- DATA SHOWN

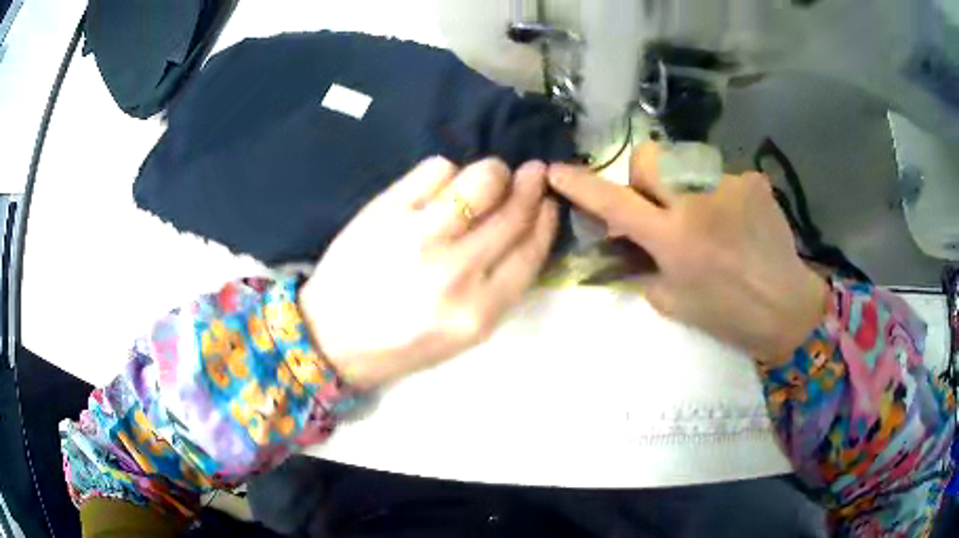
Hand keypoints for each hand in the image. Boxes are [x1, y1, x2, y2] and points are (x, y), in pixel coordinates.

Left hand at [300, 157, 557, 388]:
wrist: (331, 336)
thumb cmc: (401, 342)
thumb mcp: (463, 334)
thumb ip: (499, 286)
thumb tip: (524, 228)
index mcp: (479, 312)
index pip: (531, 251)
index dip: (546, 219)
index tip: (549, 201)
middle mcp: (456, 271)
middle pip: (513, 211)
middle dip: (531, 185)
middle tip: (533, 173)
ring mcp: (419, 236)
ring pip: (481, 178)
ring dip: (493, 172)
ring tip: (487, 178)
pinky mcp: (387, 210)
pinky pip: (437, 168)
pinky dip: (449, 171)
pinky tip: (442, 187)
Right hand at [548, 142, 827, 364]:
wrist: (787, 307)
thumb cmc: (727, 315)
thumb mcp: (672, 301)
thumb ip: (641, 264)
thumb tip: (622, 238)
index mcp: (675, 238)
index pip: (615, 202)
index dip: (582, 185)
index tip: (557, 170)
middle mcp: (699, 201)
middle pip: (648, 156)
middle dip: (641, 177)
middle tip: (656, 204)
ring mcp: (729, 184)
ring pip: (686, 164)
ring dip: (683, 186)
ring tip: (707, 219)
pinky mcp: (753, 179)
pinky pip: (720, 176)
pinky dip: (717, 195)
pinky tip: (735, 221)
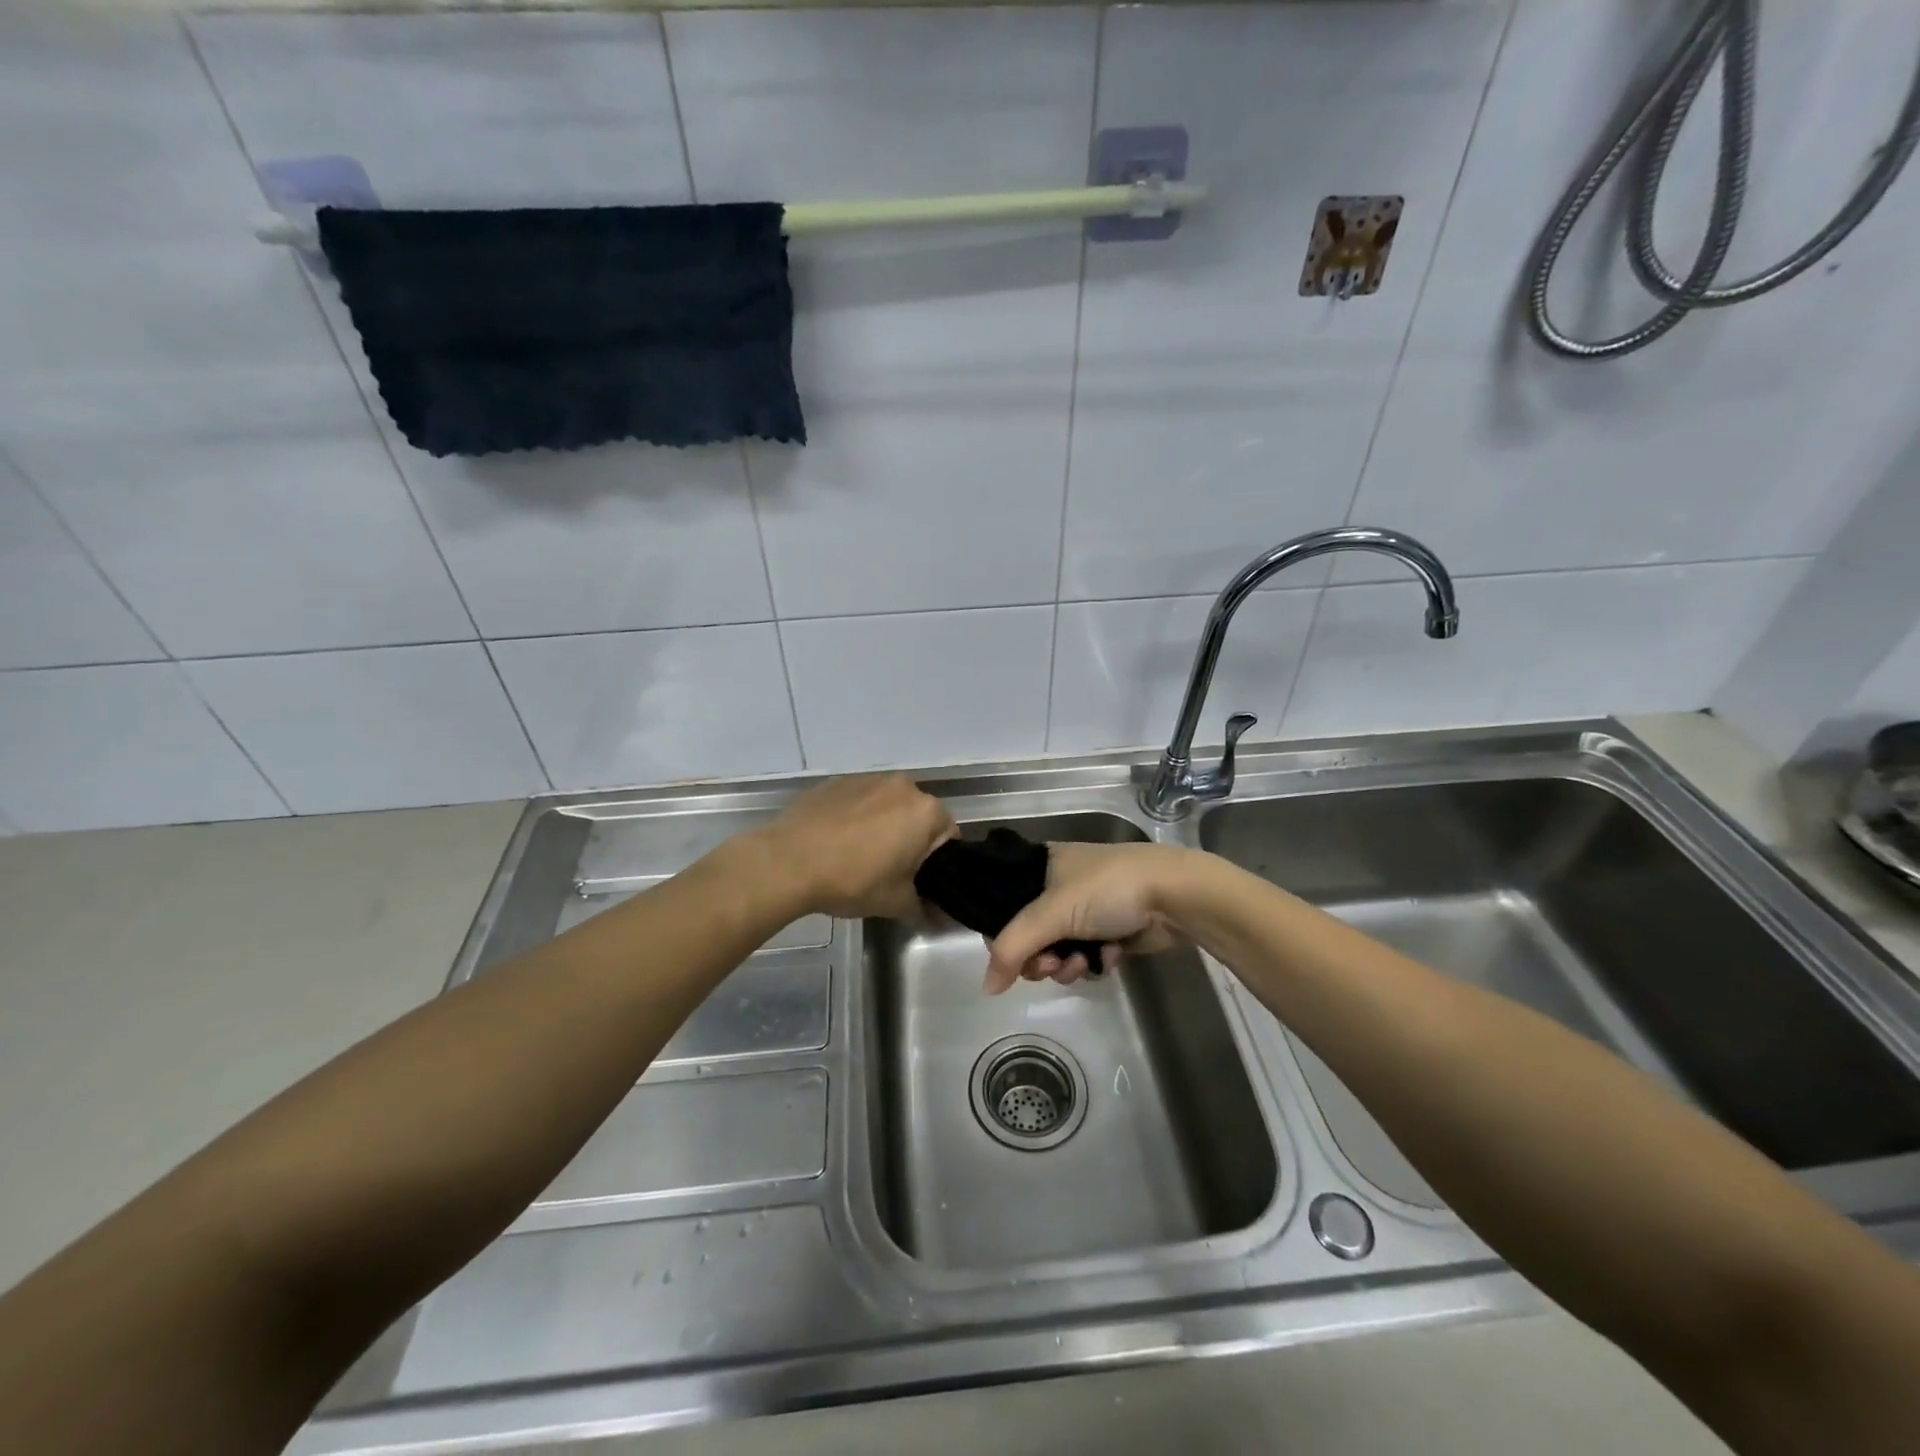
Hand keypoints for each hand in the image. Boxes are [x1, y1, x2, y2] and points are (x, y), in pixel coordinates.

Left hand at [755, 774, 955, 919]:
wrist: (788, 861)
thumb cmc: (853, 879)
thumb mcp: (895, 902)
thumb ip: (923, 908)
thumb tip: (939, 919)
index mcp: (927, 812)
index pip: (950, 836)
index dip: (939, 863)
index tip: (920, 881)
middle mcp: (904, 786)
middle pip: (919, 816)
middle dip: (911, 840)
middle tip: (892, 872)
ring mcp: (869, 779)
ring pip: (889, 805)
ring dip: (884, 825)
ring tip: (860, 855)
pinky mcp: (838, 781)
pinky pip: (860, 801)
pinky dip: (857, 817)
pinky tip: (837, 842)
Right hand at [984, 842, 1199, 993]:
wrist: (1174, 895)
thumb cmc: (1108, 889)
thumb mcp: (1052, 912)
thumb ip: (1013, 947)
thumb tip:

- HOW TO COMPLETE THIS TASK
Filter the listing above for the string "index" and copy every matching line.

- WRITTEN RESPONSE
index mcp: (479, 312)
index pip: (531, 251)
index dip: (546, 219)
index tip: (549, 201)
index mcp: (675, 238)
index pip: (615, 202)
index dip: (582, 185)
index tip: (557, 170)
index mcp: (927, 812)
index pip: (950, 836)
index dip: (939, 863)
index tip: (920, 881)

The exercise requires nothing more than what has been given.